Après des mois de concertation épique, et un lobbying d’enfer des afficheurs, le décret du 30 janvier 2012 relatif à la publicité extérieure, aux enseignes et aux pré-enseignes avait finalement été publié, provoquant le mécontentement des associations de protection de l’environnement.

[1]La loi Warsmann de simplification du droit du 22 mars 2012 avait rajouté au mécontentement, prévoyant un délai de six ans, au lieu de trois auparavant pour que les afficheurs se mettent en conformité avec la nouvelle réglementation.

Cette fois, c’est avec satisfaction que les associations ont accueilli l’ordonnance de référé du Conseil d’Etat du 8 juin 2012 [2]annulant pour partie le décret du 30 janvier 2012.
Saisi notamment par France Nature environnement, le juge a suspendu l’exécution des dispositions de l’article R 581-65 du code de l’environnement issues du décret jusqu’au jugement de l’affaire sur le fond.

Suite à une erreur de numérotation dans le décret, les enseignes scellées au sol ou installées directement sur le sol ne sont plus soumises à aucune restriction quant à leur surface et à leur hauteur maximales à compter du 1er juillet 2012, un comble pour un texte d’application de la loi Engagement national pour l’environnement !
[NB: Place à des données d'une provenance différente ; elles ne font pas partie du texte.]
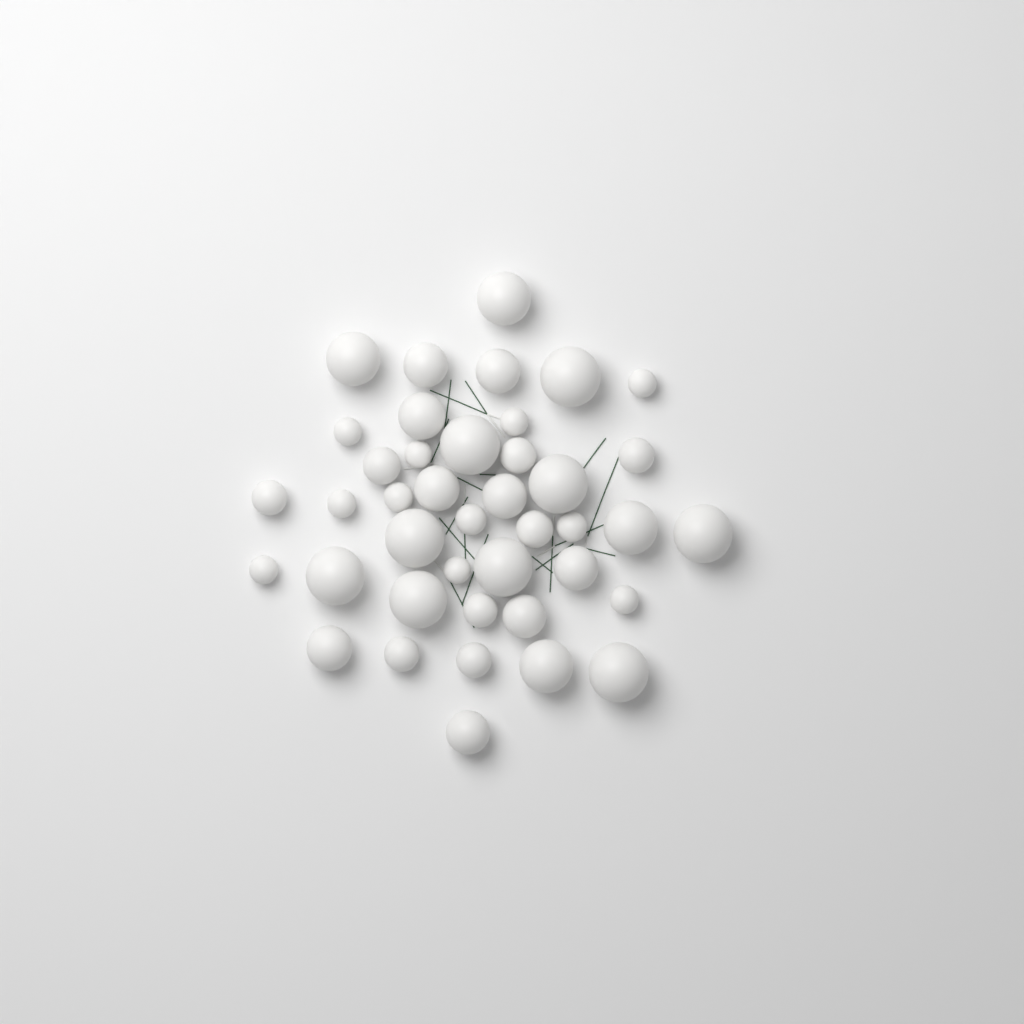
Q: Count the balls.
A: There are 41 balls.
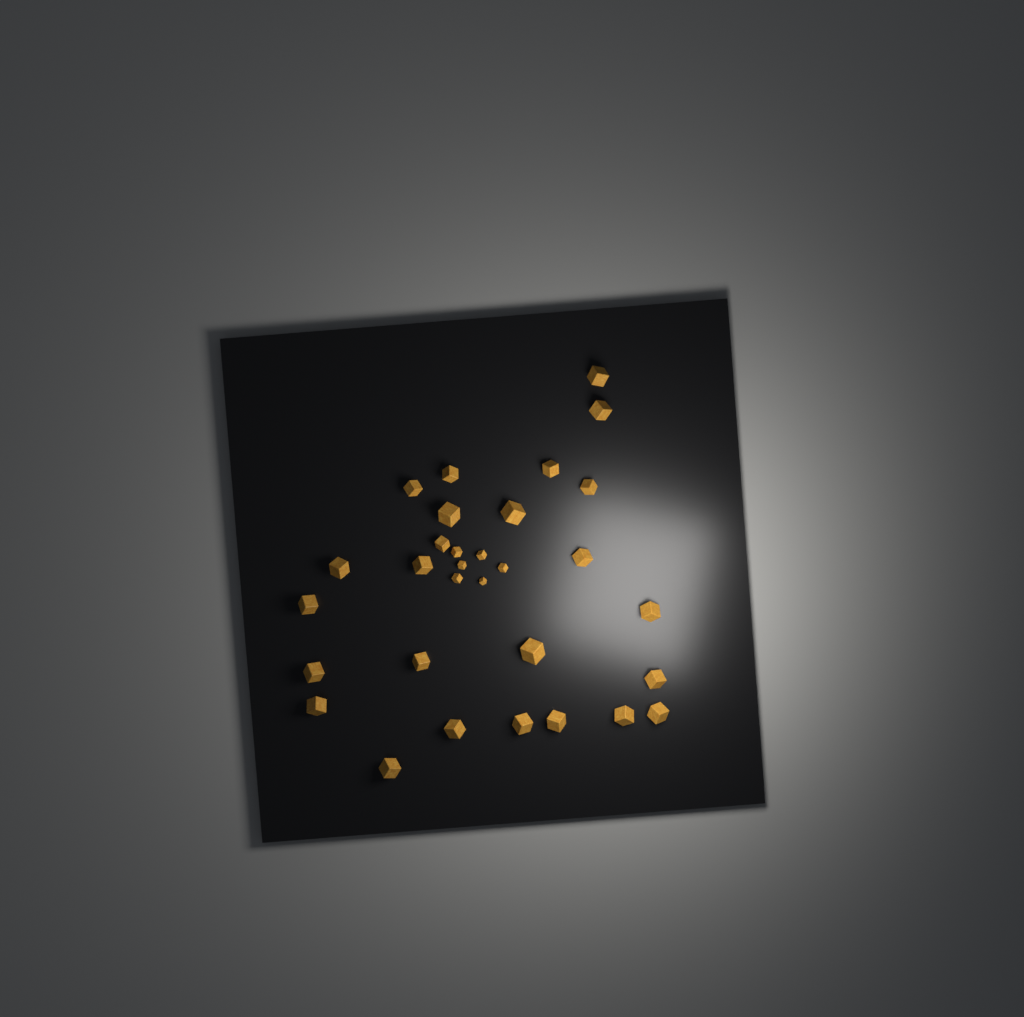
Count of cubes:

Le juge des référés en déduit que l’article R581-65 méconnait l’obligation faite au Gouvernement de définir les conditions de la prévention des atteintes portées par ces enseignes aux paysages et au cadre de vie, en application de l’article 3 de la charte de l’environnement.

Les discussions houleuses avec les différents acteurs concernés, et le lobbying puissant de quelques-uns, rajoutés à la complexité du sujet expliquent certainement cette bévue. Une erreur qui aurait pu être rattrapée, puisqu’un décret rectificatif du 21 avril 2012 a été publié pour d’autres dispositions, ignorant cet article R581- 65.

Mais le feuilleton n’est pas fini, on attend maintenant le jugement du Conseil d’Etat sur le fond du texte. Les juristes du ministère de l’Ecologie n’en ont sûrement pas fini avec cet épineux dossier.